In some embodiments, genotype probabilities are generated by assuming underlying distributions (e.g., Gaussians) of ΔTp and ΔTu and calculating the probability of the genotype given the measurements.
In block B1006, the one or more genotyping devices perform preprocessing on the melting curve of the NTC sample and provide (e.g., calculate) the corresponding negative derivative curve of the sample. Then, in block B1008, the one or more genotyping devices fit the negative derivative curve to the Van't Hoff mixture model to generate a background-corrected negative derivative curve of the NTC sample. The flow then moves to block B1010, where the curve quality of the background-corrected negative derivative curve is calculated, and to block B1012, where features of the background-corrected negative derivative curve are identified. After blocks B1010 and B1012, the flow proceeds to block B1014.
In block B1014, the one or more genotyping devices determine if the curve quality and features of the background-corrected negative derivative curve are valid and representative of an NTC sample, for example by applying the criteria in Table 3. If the resulting curve quality and features are valid, then the flow moves to block B1018, where the one or more genotyping devices return to block B1002. If the resulting curve quality and features are not valid for an NTC sample, then the flow moves to block B1016, where ‘Invalid’ is assigned to all of the tested samples, and the flow moves to block B1020, where it stops.
However, if in block B1004 the one or more genotyping devices determine that the sample is not an NTC sample, then the flow moves to block B1022. Also, some embodiments of the operational flow do not include blocks B1004-B1020, so the flow proceeds directly to block B1022 from block B1002. In block B1022, the one or more genotyping devices determine if the next sample is a WT control sample, for example based on a naming convention of samples. If the one or more genotyping devices determine that the sample is a WT control sample, then the flow moves to block B1024.
In block B1024, the one or more genotyping devices perform preprocessing on the melting curve of the sample and provide the corresponding negative derivative curve of the sample. Then, in block B1026, the one or more genotyping devices fit the negative derivative curve to the Van't Hoff mixture model to generate a background-corrected negative derivative curve of the WT CTRL sample. The flow then moves to block B1028, where the curve quality of the background-corrected negative derivative curve is calculated, and to block B1030, where features of the background-corrected negative derivative curve are identified. After blocks B1028 and B1030, the flow proceeds to block B1032.

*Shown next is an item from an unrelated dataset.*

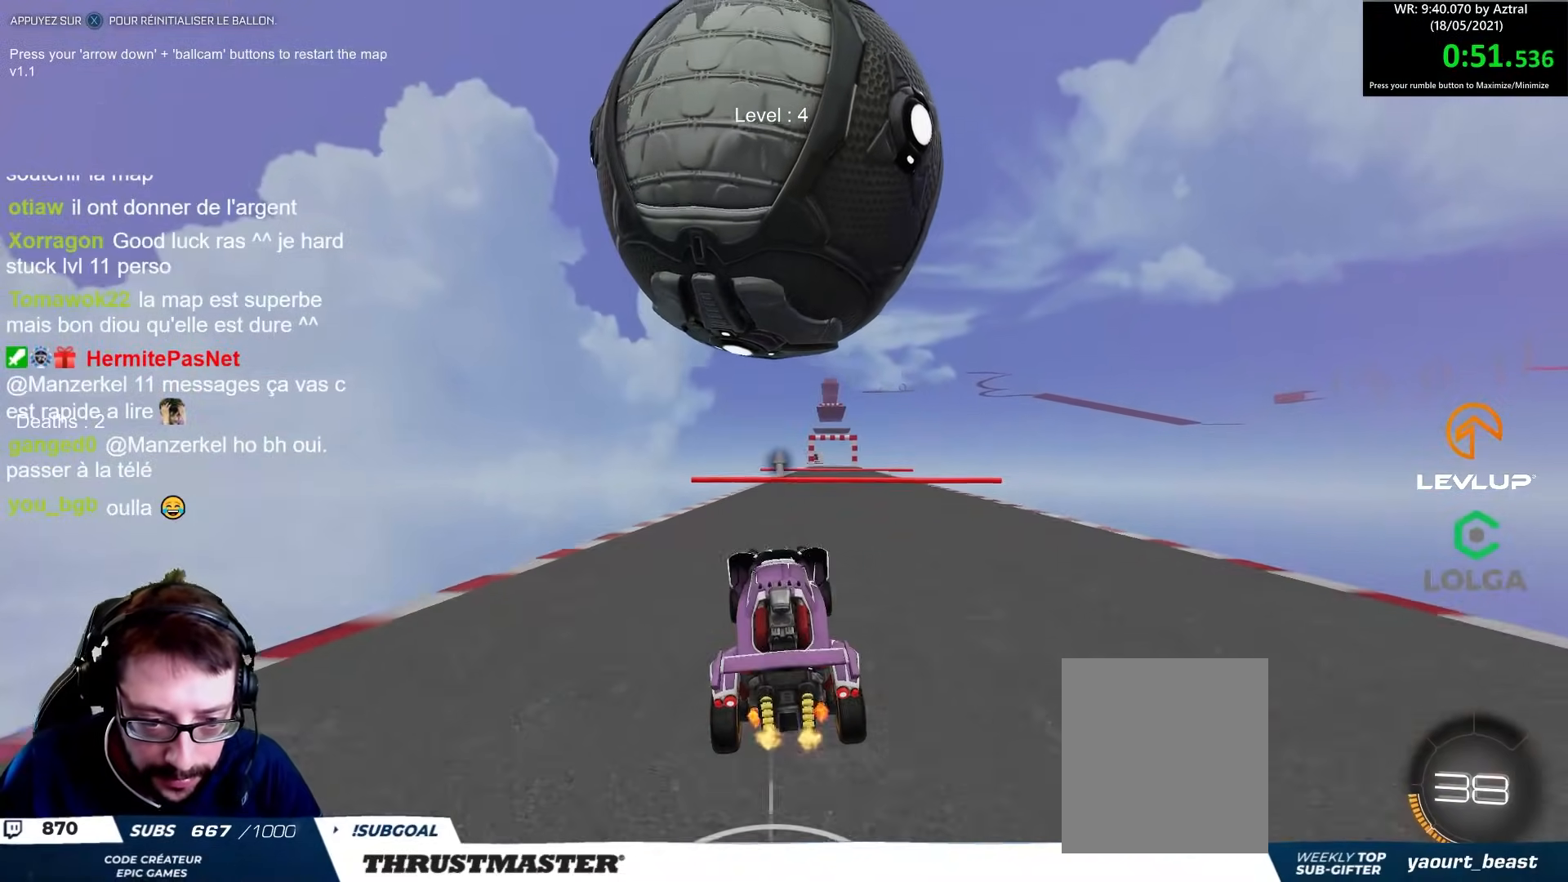
{"buttons": ["R2"], "left_stick": "center", "right_stick": "center", "events": [[133, "left_stick", "center"], [233, "left_stick", "down"], [383, "left_stick", "center"], [467, "R2", "down"]]}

In block B1032, the one or more genotyping devices determine if the curve quality and features of the background-corrected negative derivative curve are valid and representative of a WT control sample for the assay being tested, by applying the criteria in Table 2 for example. If the curve quality and features are valid, then the background-corrected negative derivative curve and the calculated curve quality of the WT control sample are stored in storage, and then the flow moves to block B1036, where the one or more genotyping devices return to block B1002. If the curve quality and features are not valid for a WT control sample for the assay being tested, then the flow moves to block B1034, where “Invalid” is assigned to all of the samples, and then the flow moves to block B1038, where it stops.
However, if in block B1022 the one or more genotyping devices determine that the sample is not a WT control sample, then the flow moves to block B1040. In block B1040, the one or more genotyping devices determine if an NTC sample or a WT control sample have been processed. The sample may have been processed immediately before, or it may have been processed hours days, weeks, or months before) and the results stored in storage.
If an NTC sample or a WT control sample has not been processed, then the flow moves to block B1042, wherein the flow returns to block B1002 or stops. In some embodiments, the flow moves to block B1042 only if neither an NTC sample nor a WT control sample have been processed, and in some embodiments the flow moves to block B1042 if either an NTC sample or a WT control sample has not been processed. In other embodiments, the condition only depends on a WT control.
If in block B1040 the one or more genotyping devices determine that, depending on the embodiment, a WT control sample has been processed and the sample to be analyzed is neither a WT control sample nor a NTC sample, then the flow moves to block B1044. In block B1044, preprocessing is performed on the melting curve of the tested sample, whose genotype needs to be determined, and the negative derivative curve of the tested sample is provided (e.g., calculated based on the melting curve). Next, in block B1046, the one or more genotyping devices use the Van't Hoff mixture model to generate a background-corrected negative derivative curve of the sample. The flow then moves to block B1048, where the curve quality of the background-corrected negative derivative curve is calculated.
In block B1050, the one or more genotyping devices determine if the curve quality of the background-corrected negative derivative curve is acceptable. If it is not acceptable, then the flow moves to block B1052, ‘Invalid’ is assigned to the sample, and then the flow proceeds to block B1058, where the flow either stops or returns to block B1002 to continue with the next tested sample whose genotype needs to be determined. If the one or more genotyping devices determine that the curve quality of the background-corrected negative derivative curve is acceptable, then the flow moves to block B1054.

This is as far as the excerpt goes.